* _Work request_
Write every record out again exactly, and keep images out of it.

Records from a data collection
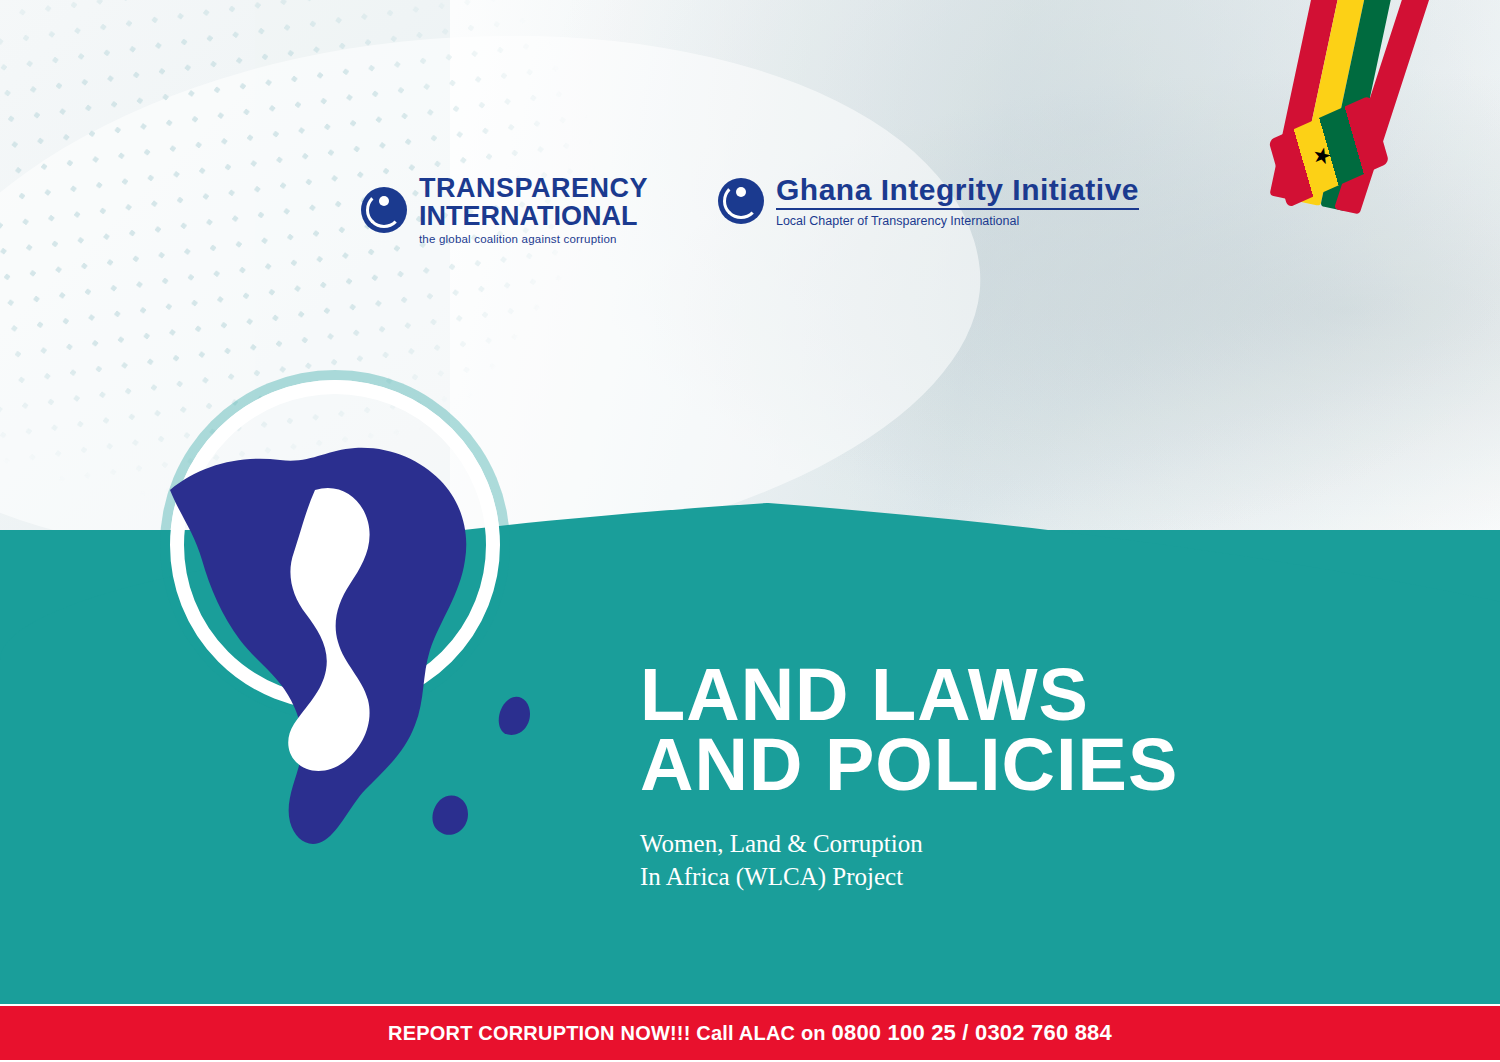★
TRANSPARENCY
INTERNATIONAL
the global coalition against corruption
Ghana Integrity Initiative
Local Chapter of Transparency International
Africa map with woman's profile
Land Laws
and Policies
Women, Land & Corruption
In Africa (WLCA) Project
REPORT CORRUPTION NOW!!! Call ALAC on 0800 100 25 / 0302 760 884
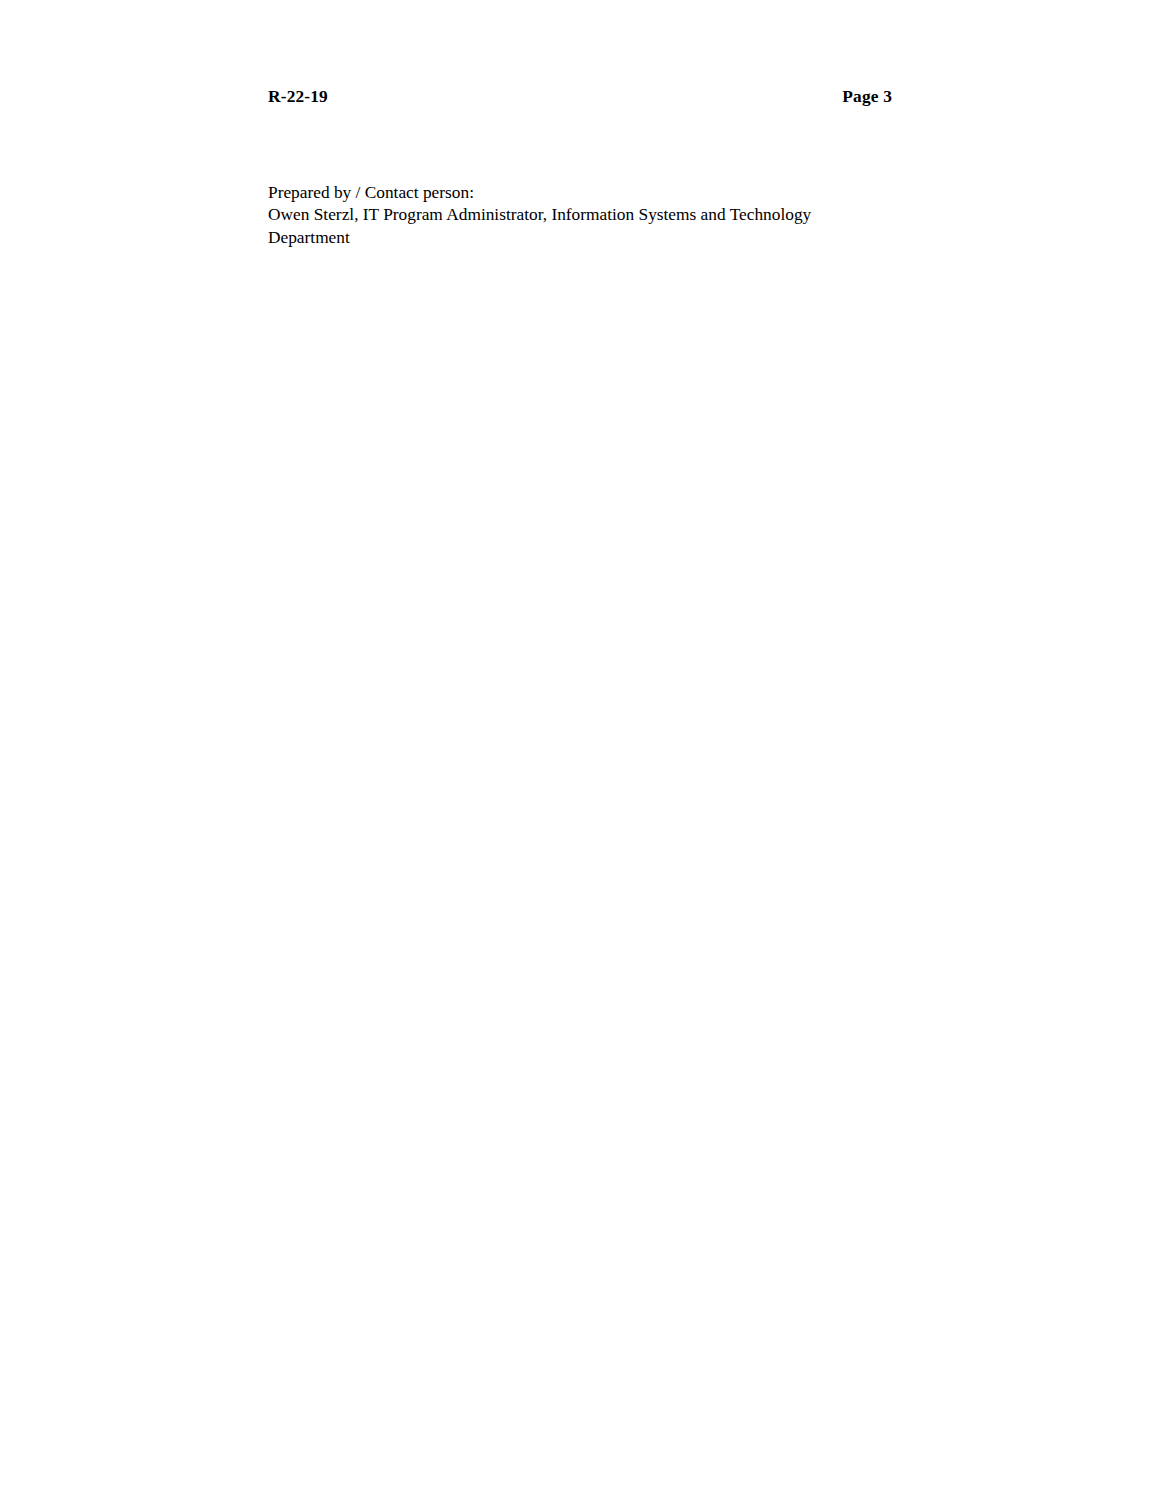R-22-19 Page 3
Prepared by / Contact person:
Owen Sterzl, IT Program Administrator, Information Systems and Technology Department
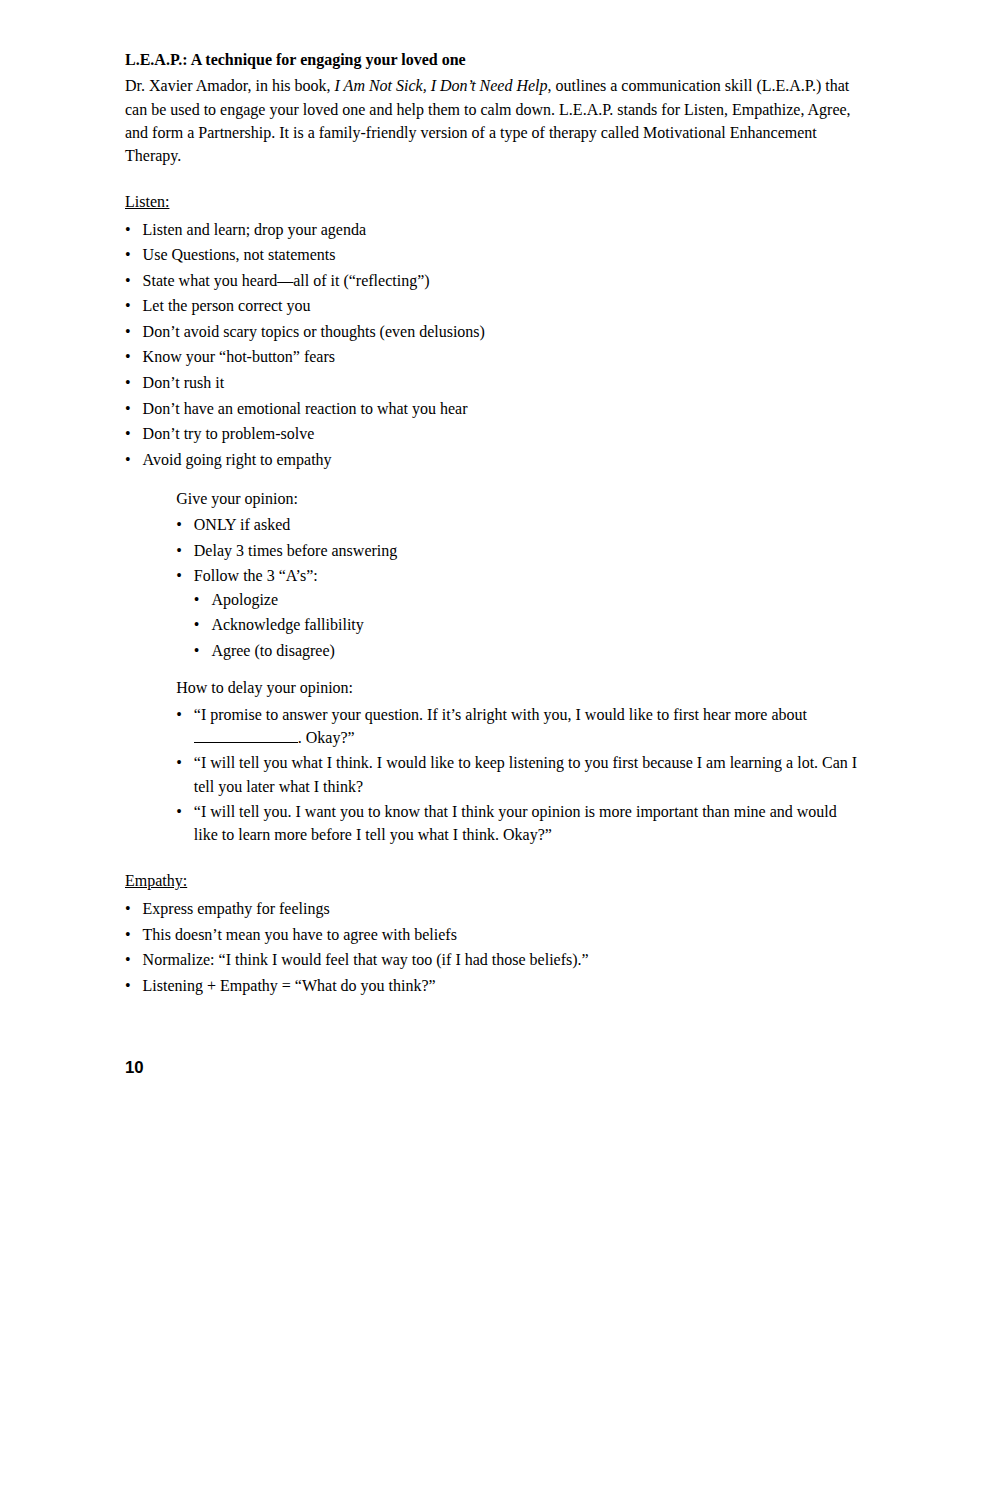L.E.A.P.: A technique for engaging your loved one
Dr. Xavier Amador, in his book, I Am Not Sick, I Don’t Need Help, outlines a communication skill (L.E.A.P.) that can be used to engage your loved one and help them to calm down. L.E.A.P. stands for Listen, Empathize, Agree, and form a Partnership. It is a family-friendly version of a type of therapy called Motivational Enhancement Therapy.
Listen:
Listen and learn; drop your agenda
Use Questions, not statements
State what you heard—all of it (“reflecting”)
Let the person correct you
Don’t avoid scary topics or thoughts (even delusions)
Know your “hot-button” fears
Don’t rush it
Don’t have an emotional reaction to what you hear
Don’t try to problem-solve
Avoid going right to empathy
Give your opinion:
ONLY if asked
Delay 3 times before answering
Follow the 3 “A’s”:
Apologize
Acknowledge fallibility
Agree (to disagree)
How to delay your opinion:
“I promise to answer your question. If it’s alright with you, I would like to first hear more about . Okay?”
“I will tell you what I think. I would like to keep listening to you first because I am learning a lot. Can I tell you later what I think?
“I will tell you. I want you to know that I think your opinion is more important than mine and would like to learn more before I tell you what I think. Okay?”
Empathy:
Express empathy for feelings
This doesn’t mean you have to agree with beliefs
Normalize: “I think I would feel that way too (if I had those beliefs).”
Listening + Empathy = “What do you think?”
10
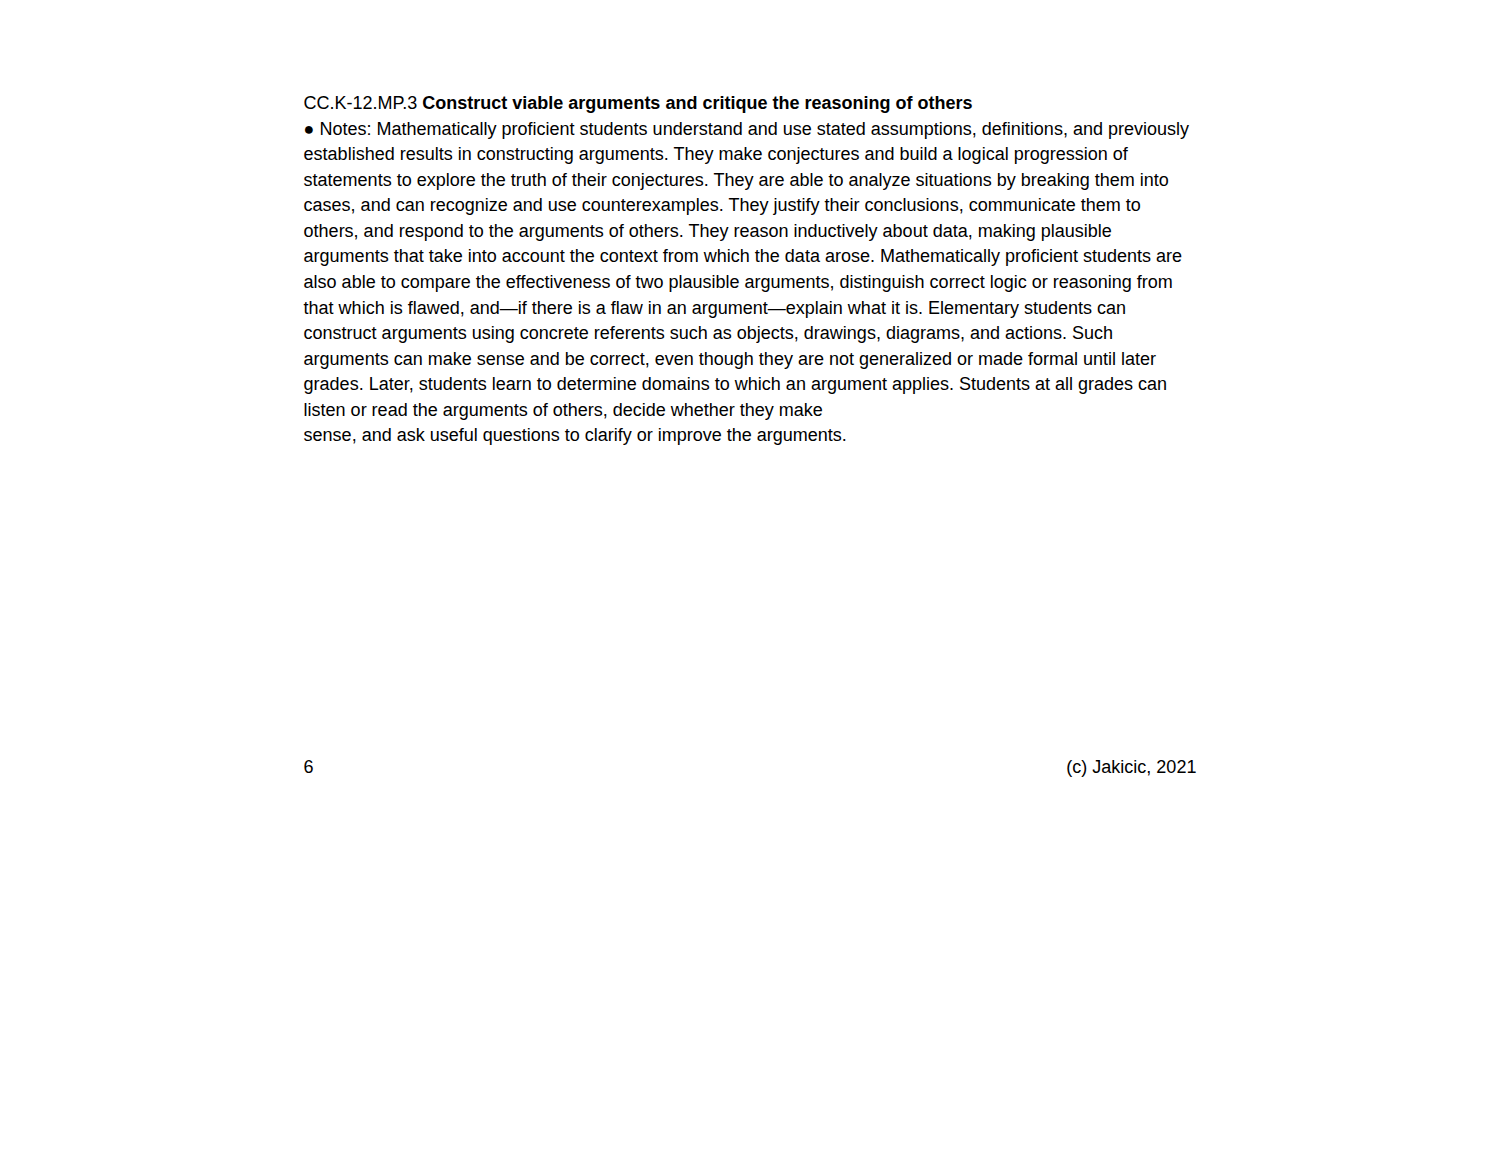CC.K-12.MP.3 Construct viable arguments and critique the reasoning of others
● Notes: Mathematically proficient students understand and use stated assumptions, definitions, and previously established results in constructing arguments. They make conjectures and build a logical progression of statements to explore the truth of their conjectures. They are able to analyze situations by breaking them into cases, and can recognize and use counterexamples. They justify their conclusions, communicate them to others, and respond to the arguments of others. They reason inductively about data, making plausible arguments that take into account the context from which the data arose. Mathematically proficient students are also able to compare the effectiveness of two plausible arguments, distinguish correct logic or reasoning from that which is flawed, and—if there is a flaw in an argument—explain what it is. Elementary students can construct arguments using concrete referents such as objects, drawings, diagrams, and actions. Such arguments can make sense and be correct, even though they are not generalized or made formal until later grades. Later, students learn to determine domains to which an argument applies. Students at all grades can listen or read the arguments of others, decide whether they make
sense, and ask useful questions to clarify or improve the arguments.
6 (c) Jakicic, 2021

* _Result of this exercise_
★
TRANSPARENCY
INTERNATIONAL
the global coalition against corruption
Ghana Integrity Initiative
Local Chapter of Transparency International
Africa map with woman's profile
Land Laws
and Policies
Women, Land & Corruption
In Africa (WLCA) Project
REPORT CORRUPTION NOW!!! Call ALAC on 0800 100 25 / 0302 760 884
R-22-19 Page 3
Prepared by / Contact person:
Owen Sterzl, IT Program Administrator, Information Systems and Technology Department
L.E.A.P.: A technique for engaging your loved one
Dr. Xavier Amador, in his book, I Am Not Sick, I Don’t Need Help, outlines a communication skill (L.E.A.P.) that can be used to engage your loved one and help them to calm down. L.E.A.P. stands for Listen, Empathize, Agree, and form a Partnership. It is a family-friendly version of a type of therapy called Motivational Enhancement Therapy.
Listen:
Listen and learn; drop your agenda
Use Questions, not statements
State what you heard—all of it (“reflecting”)
Let the person correct you
Don’t avoid scary topics or thoughts (even delusions)
Know your “hot-button” fears
Don’t rush it
Don’t have an emotional reaction to what you hear
Don’t try to problem-solve
Avoid going right to empathy
Give your opinion:
ONLY if asked
Delay 3 times before answering
Follow the 3 “A’s”:
Apologize
Acknowledge fallibility
Agree (to disagree)
How to delay your opinion:
“I promise to answer your question. If it’s alright with you, I would like to first hear more about . Okay?”
“I will tell you what I think. I would like to keep listening to you first because I am learning a lot. Can I tell you later what I think?
“I will tell you. I want you to know that I think your opinion is more important than mine and would like to learn more before I tell you what I think. Okay?”
Empathy:
Express empathy for feelings
This doesn’t mean you have to agree with beliefs
Normalize: “I think I would feel that way too (if I had those beliefs).”
Listening + Empathy = “What do you think?”
10
CC.K-12.MP.3 Construct viable arguments and critique the reasoning of others
● Notes: Mathematically proficient students understand and use stated assumptions, definitions, and previously established results in constructing arguments. They make conjectures and build a logical progression of statements to explore the truth of their conjectures. They are able to analyze situations by breaking them into cases, and can recognize and use counterexamples. They justify their conclusions, communicate them to others, and respond to the arguments of others. They reason inductively about data, making plausible arguments that take into account the context from which the data arose. Mathematically proficient students are also able to compare the effectiveness of two plausible arguments, distinguish correct logic or reasoning from that which is flawed, and—if there is a flaw in an argument—explain what it is. Elementary students can construct arguments using concrete referents such as objects, drawings, diagrams, and actions. Such arguments can make sense and be correct, even though they are not generalized or made formal until later grades. Later, students learn to determine domains to which an argument applies. Students at all grades can listen or read the arguments of others, decide whether they make
sense, and ask useful questions to clarify or improve the arguments.
6 (c) Jakicic, 2021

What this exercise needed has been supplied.